*EXERCISE REQUIREMENTS*: In the entries below, every line with the string "need" is to be reported.

^^^^^^^^^^^^^^^^

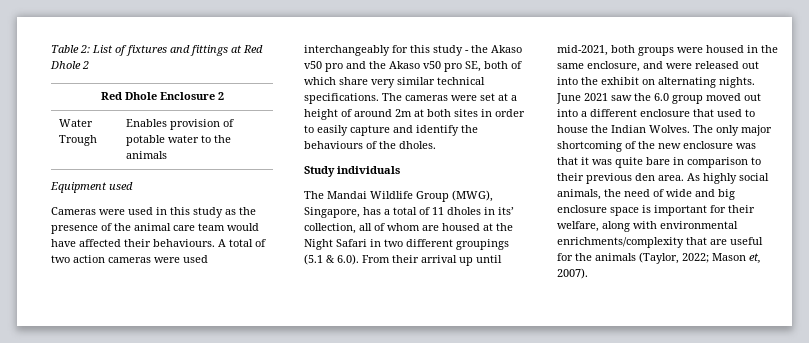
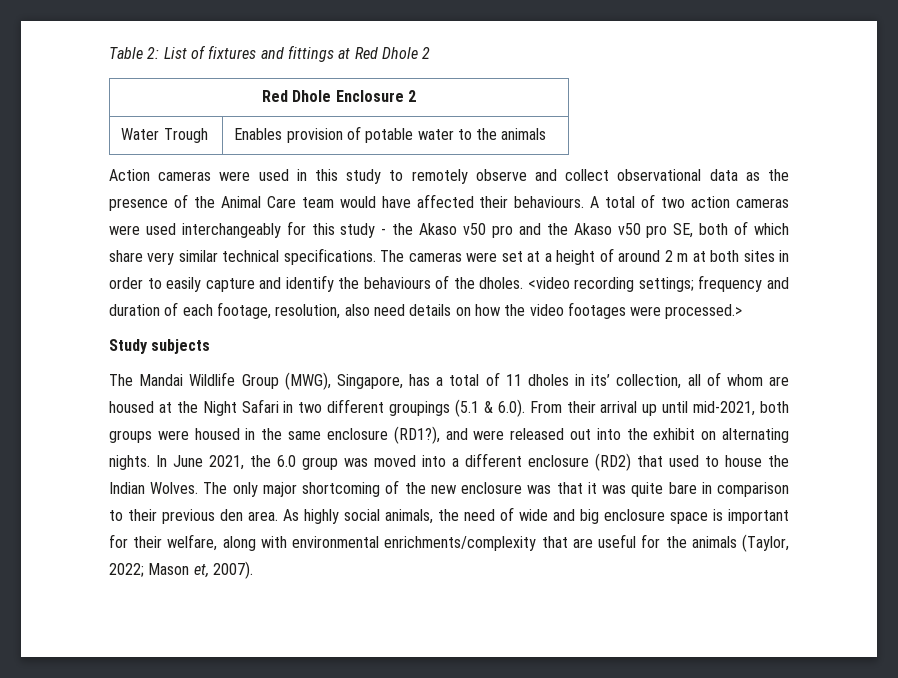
[50,182,133,193] [51,207,96,215] Equipment used // Cameras -> [109,169,212,181] Action cameras
(223, 212) none -> [389,169,738,184] to remotely observe and collect observational data
[134,223,195,231] animal care -> [220,196,296,208] Animal Care
[395,109,412,117] 2m -> [664,250,689,262] 2 m
(436, 145) none -> [527,275,789,292] [109,302,743,319] <video recording settings; frequency and duration of each footage, resolution, also need details on how the video footages were processed.>
[337,166,400,174] individuals -> [151,339,211,354] subjects
[587,61,640,72] enclosure, -> [326,426,440,444] enclosure (RD1?),
[556,93,632,104] June 2021 saw -> [156,455,244,470] In June 2021,
[706,93,761,101] moved out -> [344,455,416,467] was moved
(690, 113) none -> [595,453,631,471] (RD2)

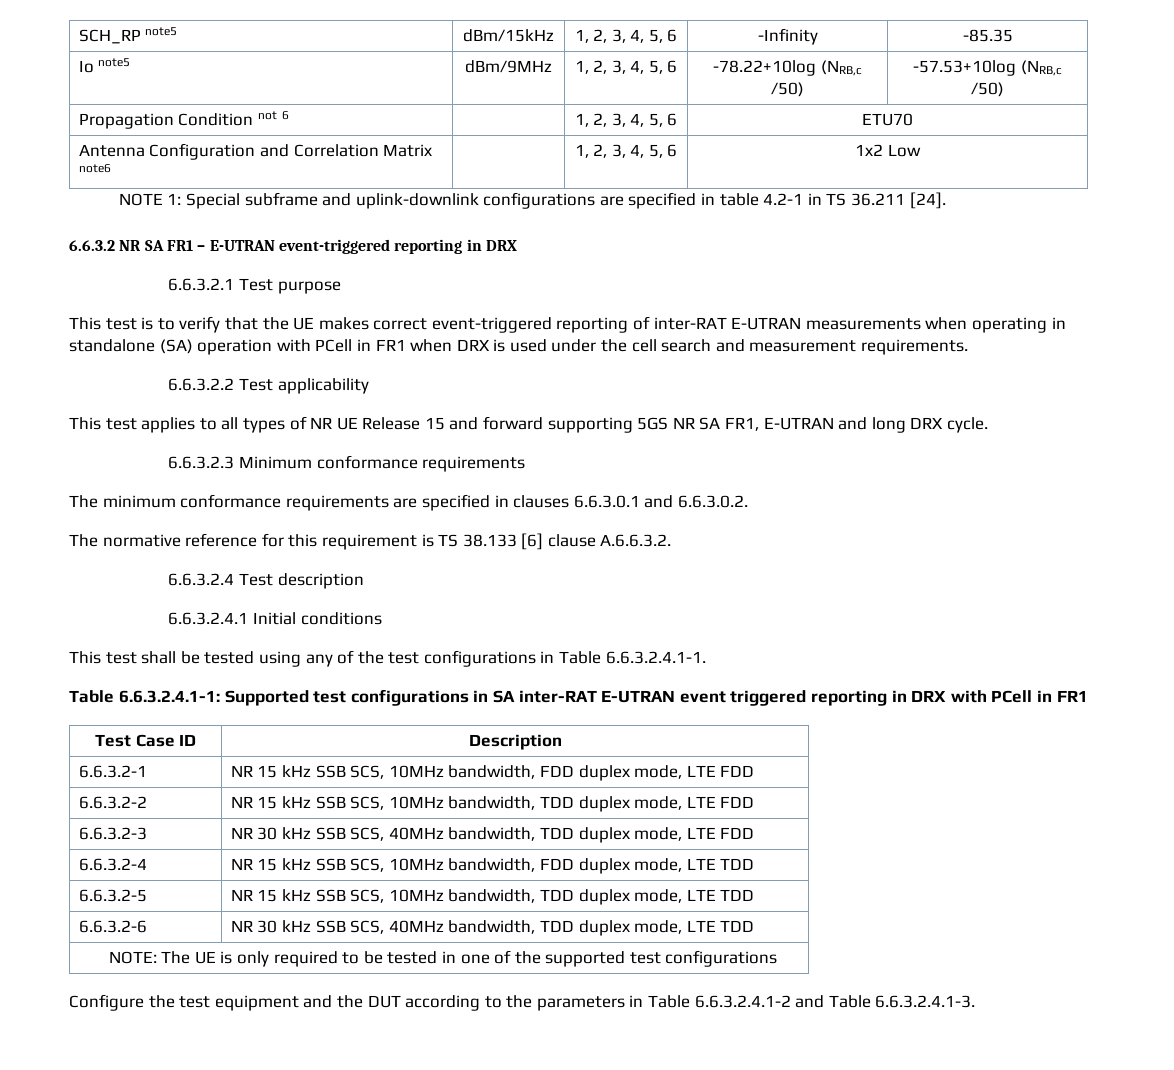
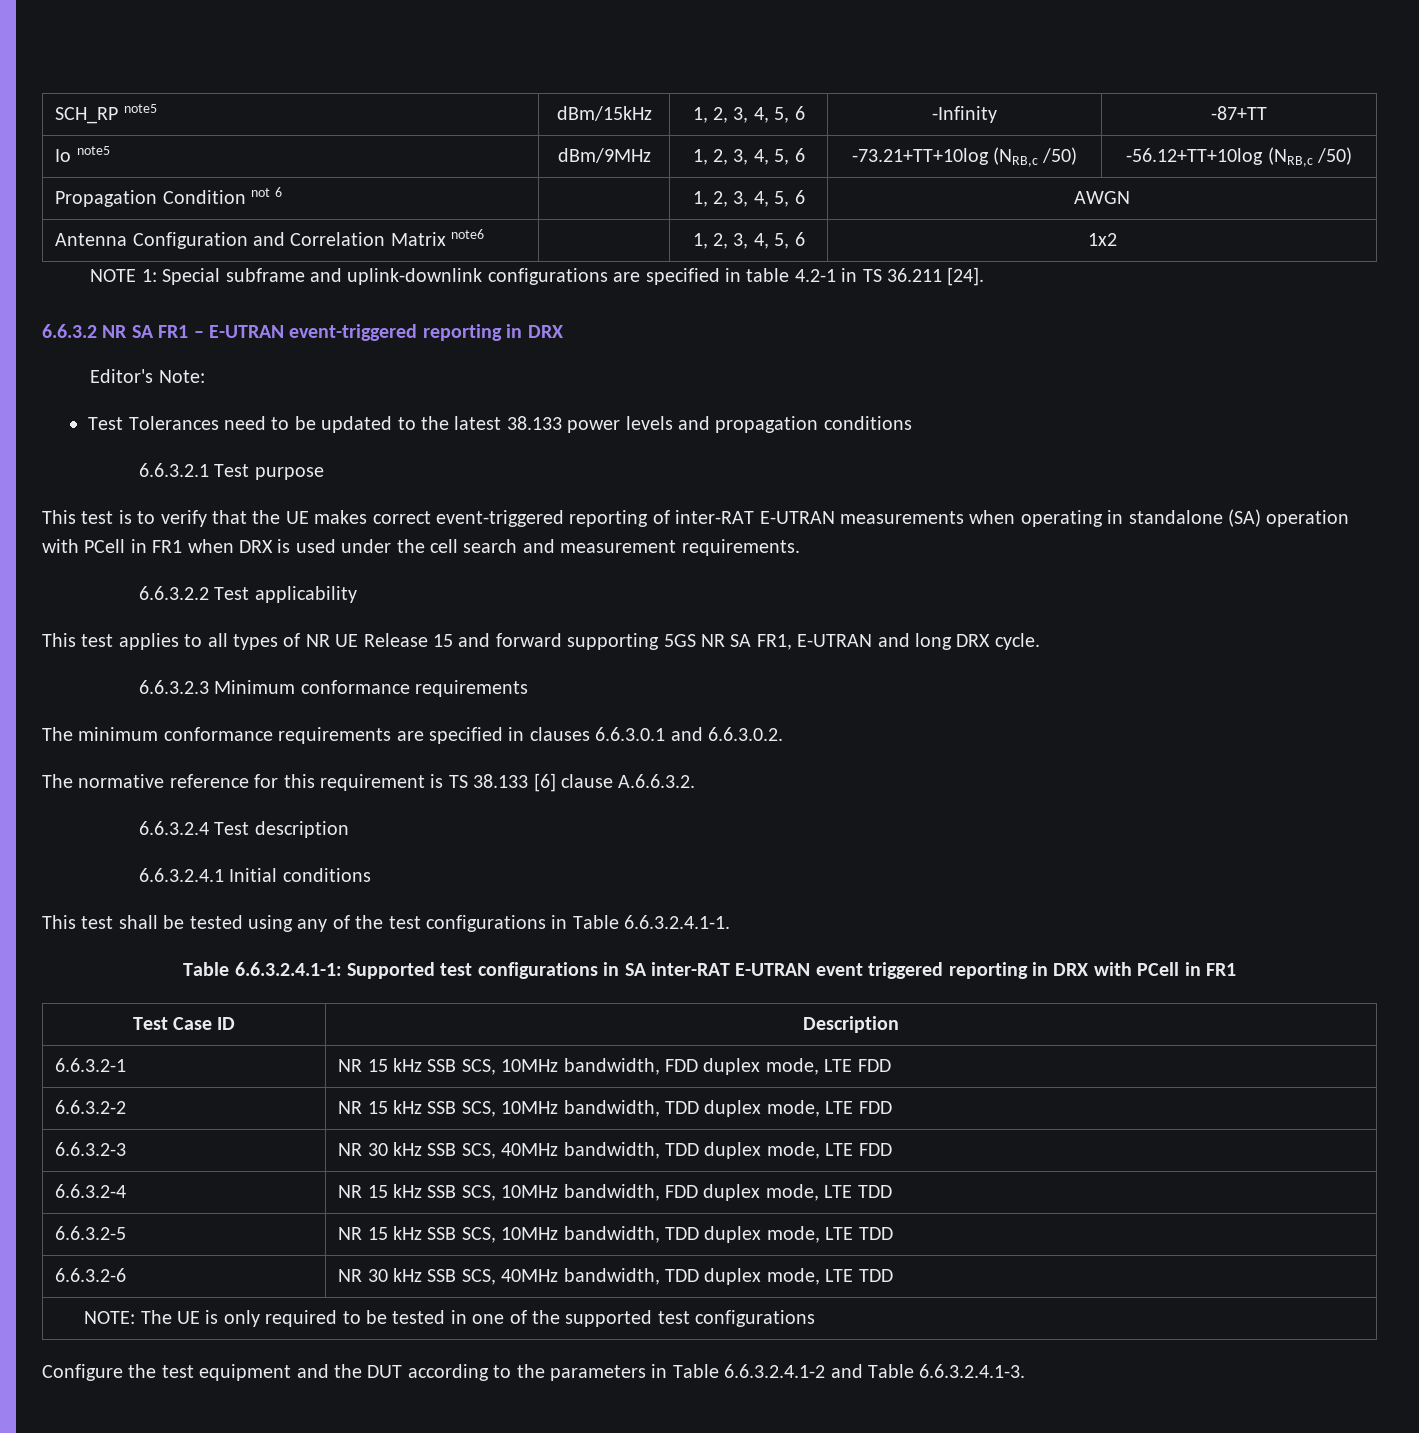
[962,29,1013,42] -85.35 -> [1211,106,1267,120] -87+TT
[713,60,817,76] -78.22+10log -> [851,148,989,165] -73.21+TT+10log
[913,60,1017,76] -57.53+10log -> [1126,148,1264,165] -56.12+TT+10log
[862,113,913,126] ETU70 -> [1074,191,1130,204] AWGN
[887,144,921,157] Low -> (1117, 239) none
(517, 245) none -> [90,369,205,383] [88,416,912,433] // Editor's Note: // Test Tolerances need to be updated to the latest 38.133 power levels and propagation conditions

^^^^^^^^^^^^^^^^

*ANSWER SECTION*:
(436, 145) none -> [527,275,789,292] [109,302,743,319] <video recording settings; frequency and duration of each footage, resolution, also need details on how the video footages were processed.>
(517, 245) none -> [90,369,205,383] [88,416,912,433] // Editor's Note: // Test Tolerances need to be updated to the latest 38.133 power levels and propagation conditions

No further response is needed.